Agriculture : la startup Agriodor veut en finir avec les insecticides

Quel a été le déclic pour vous lancer dans le développement de solutions de biocontrôle alternatives aux insecticides ?

Alain Thibault : Agriodor été créée en 2019. Ene Leppik, spécialiste dans les médiateurs chimiques et chercheur à l’INRAE, souhaitait créer son entreprise pour développer une nouvelle technologie dans les champs et les grandes cultures. J’ai eu un vrai coup de foudre pour son projet.  

Le projet de remplacer les insecticides était passionnant. Le challenge également puisque cette technologie des kairomones et allomones n’avait jamais été utilisée dans les champs et personne ne savait si cela pouvait marcher.

Quels sont les principaux concurrents d’Agriodor ?

Nos concurrents sont l’ensemble des sociétés qui ont des produits qui combattent les insectes ravageurs. Mais il est à noter que ces solutions sont parfois complémentaires et non concurrentes. Le marché est très porteur à l’échelle mondiale : certains pays interdisent l’utilisation de certaines molécules et il faut donc mettre au point de nouvelles solutions efficaces, d’autres pays n’interdisent pas mais les insectes deviennent de plus en plus vite résistants et les molécules sont de moins en moins efficaces.

Combien de collaborateurs comptez-vous aujourd’hui et quels sont vos objectifs sur ce point ?

Nous sommes 30 collaborateurs – principalement des chercheurs au laboratoire et des agronomes pour effectuer les déploiements dans les champs.

Comment êtes-vous financé (levées de fonds, etc.) ?

J’ai moi-même financé les deux premières années puis nous avons levé 1 M€ auprès de business angels avant de réussir  un tour de table de 8 M€ avec des fonds d’investissement.

Qui sont vos clients et quels sont leurs besoins identifiés ?

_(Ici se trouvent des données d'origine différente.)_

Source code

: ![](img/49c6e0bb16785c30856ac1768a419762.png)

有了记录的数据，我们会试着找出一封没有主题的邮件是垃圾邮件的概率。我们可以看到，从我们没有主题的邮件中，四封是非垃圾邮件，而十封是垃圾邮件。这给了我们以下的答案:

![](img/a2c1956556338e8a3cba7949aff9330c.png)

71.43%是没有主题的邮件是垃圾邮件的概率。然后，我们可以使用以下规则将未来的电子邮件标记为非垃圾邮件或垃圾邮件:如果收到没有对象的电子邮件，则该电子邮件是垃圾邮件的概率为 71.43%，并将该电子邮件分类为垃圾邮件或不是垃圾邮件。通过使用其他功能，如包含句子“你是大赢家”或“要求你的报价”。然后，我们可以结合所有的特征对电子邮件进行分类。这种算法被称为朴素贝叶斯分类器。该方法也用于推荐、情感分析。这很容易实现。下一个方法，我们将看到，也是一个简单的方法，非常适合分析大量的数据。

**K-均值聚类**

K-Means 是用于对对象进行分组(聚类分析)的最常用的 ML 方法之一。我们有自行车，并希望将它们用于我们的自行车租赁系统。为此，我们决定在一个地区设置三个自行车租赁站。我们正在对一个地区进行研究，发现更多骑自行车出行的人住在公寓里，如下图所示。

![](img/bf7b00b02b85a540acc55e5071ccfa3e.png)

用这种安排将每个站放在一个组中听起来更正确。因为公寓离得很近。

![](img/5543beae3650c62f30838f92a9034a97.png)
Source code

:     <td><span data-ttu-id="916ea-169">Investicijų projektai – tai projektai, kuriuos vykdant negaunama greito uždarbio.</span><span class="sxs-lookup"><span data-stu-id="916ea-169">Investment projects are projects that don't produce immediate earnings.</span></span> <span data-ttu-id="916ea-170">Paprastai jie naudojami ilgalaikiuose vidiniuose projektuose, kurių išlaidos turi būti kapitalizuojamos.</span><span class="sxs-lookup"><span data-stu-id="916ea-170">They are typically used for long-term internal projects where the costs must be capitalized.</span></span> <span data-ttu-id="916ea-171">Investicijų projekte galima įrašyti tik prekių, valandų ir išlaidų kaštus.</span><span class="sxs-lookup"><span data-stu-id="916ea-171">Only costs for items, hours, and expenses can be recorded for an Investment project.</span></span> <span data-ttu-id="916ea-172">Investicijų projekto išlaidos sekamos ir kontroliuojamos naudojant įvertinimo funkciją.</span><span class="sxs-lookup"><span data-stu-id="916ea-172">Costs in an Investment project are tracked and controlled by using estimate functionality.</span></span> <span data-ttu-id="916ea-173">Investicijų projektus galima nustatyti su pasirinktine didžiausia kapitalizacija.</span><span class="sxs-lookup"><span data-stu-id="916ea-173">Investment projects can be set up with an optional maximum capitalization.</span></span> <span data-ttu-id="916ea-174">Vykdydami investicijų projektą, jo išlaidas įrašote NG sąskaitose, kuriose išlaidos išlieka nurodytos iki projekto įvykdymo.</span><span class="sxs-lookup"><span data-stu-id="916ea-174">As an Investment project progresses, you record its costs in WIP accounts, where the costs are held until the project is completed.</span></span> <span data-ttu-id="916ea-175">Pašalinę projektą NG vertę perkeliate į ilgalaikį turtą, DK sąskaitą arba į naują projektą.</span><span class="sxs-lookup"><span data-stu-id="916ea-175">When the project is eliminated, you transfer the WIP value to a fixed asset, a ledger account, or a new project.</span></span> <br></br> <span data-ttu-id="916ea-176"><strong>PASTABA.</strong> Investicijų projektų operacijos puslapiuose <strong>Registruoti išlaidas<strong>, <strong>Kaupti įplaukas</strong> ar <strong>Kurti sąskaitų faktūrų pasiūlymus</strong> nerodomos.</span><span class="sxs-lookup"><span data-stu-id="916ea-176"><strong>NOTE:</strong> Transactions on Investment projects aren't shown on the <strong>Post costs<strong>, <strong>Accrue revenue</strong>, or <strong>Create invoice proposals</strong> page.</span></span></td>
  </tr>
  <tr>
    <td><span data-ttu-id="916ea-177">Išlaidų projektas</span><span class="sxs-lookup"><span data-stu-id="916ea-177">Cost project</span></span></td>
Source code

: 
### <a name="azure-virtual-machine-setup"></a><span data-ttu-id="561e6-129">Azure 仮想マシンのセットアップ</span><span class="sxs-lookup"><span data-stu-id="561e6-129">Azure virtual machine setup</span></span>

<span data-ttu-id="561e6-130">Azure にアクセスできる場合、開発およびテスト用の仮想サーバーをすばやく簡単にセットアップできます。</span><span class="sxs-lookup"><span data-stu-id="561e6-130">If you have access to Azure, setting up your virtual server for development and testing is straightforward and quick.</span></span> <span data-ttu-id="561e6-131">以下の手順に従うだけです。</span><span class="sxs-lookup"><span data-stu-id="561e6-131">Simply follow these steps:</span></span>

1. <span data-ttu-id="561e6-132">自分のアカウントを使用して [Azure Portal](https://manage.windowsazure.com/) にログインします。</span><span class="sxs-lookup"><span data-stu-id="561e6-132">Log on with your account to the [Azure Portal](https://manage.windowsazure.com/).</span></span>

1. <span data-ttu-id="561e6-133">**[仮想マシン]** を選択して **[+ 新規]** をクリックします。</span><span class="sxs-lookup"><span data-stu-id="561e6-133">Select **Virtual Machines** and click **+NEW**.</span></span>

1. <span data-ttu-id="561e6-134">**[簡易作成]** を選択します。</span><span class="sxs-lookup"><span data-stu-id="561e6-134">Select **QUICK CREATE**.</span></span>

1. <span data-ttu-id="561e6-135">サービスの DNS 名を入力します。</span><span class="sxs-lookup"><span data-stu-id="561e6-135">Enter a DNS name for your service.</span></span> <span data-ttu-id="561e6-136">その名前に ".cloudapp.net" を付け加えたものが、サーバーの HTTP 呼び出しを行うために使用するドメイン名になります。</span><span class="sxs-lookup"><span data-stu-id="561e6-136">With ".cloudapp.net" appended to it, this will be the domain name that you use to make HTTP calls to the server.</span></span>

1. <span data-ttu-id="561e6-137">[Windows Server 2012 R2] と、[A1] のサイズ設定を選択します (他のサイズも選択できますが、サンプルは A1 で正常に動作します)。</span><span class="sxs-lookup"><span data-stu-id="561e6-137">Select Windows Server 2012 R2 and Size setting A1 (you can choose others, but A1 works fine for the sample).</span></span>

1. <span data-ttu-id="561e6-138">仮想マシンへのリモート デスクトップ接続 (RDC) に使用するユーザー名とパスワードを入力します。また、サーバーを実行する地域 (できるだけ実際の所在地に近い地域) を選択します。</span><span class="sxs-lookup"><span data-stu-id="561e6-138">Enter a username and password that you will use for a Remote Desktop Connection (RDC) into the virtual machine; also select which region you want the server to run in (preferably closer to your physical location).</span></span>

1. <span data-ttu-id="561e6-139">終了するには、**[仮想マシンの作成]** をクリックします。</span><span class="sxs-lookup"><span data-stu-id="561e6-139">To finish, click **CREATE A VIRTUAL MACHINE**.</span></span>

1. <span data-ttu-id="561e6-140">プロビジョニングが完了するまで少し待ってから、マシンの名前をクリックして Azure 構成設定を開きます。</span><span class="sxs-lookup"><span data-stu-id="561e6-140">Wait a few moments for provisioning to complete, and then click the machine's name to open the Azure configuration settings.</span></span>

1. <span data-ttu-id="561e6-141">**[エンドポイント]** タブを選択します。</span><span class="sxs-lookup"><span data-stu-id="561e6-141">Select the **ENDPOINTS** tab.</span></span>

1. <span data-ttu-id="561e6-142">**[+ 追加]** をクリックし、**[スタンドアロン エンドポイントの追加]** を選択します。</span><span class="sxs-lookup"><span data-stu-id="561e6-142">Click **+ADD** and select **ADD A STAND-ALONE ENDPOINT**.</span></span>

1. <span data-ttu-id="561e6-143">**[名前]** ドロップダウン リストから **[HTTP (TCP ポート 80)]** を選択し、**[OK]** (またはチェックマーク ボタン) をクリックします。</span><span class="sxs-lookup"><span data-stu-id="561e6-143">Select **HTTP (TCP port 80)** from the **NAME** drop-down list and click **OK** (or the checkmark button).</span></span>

La distribution de nos produits est effectuée par un distributeur qui a la surface en termes de force vente pour déployer nos solutions à l’échelle mondiale. Nous ne vendons pas directement aux agriculteurs mais nous avons énormément de contacts avec eux car ils sont les utilisateurs/consommateurs de nos solutions. Par exemple, pour notre solution concernant le puceron vert de la betterave, la distribution a été confiée à Syngenta, un des leaders mondiaux de la protection des cultures.

Combien de clients touchez-vous ?

Indirectement, c’est très important. Rien qu’en France, il y a entre 20 et 25 000 betteraviers. Ils vont tous se poser la question de la protection de leur culture et donc de l’utilisation ou pas de notre solution.

Quels sont vos projets pour les prochains mois ?

Agriodor est dans la phase de scale up. Maintenant que nous avons prouvé l’utilité et l’efficacité de cette technologie dans les champs pour remplacer les insecticides, nous nous déployons en Europe, nous lançons des projets traitant de nouveaux insectes et de nouvelles cultures. Nous attaquons aussi les marchés américains et brésiliens qui ont des tailles très importantes.

À quelles transformations majeures votre secteur doit-il s’attendre dans les prochaines années ?

C’est une véritable révolution agricole qui est en cours grâce aux nombreuses nouvelles technologies et à l’innovation. Pour Agriodor, le frein majeur de notre développement en Europe est les homologations. La réglementation n’a pas su évoluer avec les nouvelles technologies et c’est le frein majeur à l’innovation. Alors que nous sommes censés remplacer les insecticides, de ne pas tuer les insectes,… la réglementation historique nous classe dans la famille des insecticides, ce qui nous demande près de 7 ans de procédure pour obtenir le droit de vendre nos solutions. Alors qu’en 3 ans nous sommes capables de mettre au point des produits pour remplacer les insecticides. C’est fou ! Les américains et les Brésiliens l’ont bien compris et ont fait évoluer drastiquement leur réglementation.